With only seven weeks left in the year, it's certainly time to think about year-end tax planning!
If you're considering buying a new car, you'll want to do it before December 31 in order to take advantage of a special sales tax deduction on up to $49,500 of the cost of a new vehicle bought before 2010. If you don't itemize, you can add the sales tax on to your standard deduction.
On the other hand, if you're planning to convert a traditional IRA to a Roth, you may want to wait until next year as the tax on 2010 conversions can be spread out over two years instead of one. 2010 is also the year that the ban on IRA conversions by high-income earners disappears. Taxpayers in the highest tax bracket, however, may want to pay all the tax on conversion in 2010 as many are predicting that the top income tax rate will jump from 35% to 39.6% in 2011.

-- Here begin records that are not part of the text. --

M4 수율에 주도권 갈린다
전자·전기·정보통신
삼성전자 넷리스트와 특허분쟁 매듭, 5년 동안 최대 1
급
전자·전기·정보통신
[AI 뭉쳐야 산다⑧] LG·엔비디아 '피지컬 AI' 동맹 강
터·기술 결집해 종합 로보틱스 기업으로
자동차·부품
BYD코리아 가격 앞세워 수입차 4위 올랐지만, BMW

Most investors suffered big losses last year, a portion of which may have carried over into 2009. If you fit into that category and you now have appreciated stock that you would like to sell, consider doing it before year end in order to take advantage of the opportunity to offset your gain on the sale against your loss carryover.
Some analysts are warning that an inordinate number of Americans may be facing underpayment income tax penalties in April. Now is the time to assess how much tax you are having taken out of your paycheck and to adjust your withholding for December as necessary. As long as you prepay 90% of the year's tax bill, you will avoid any underpayment penalty.
If charitable giving is part of your year-end routine, please remember that your checks to charitable organizations must be postmarked by December 31 in order for the gifts to be deductible this year. Gift checks to individuals, on the other hand, must be cashed by the 31st.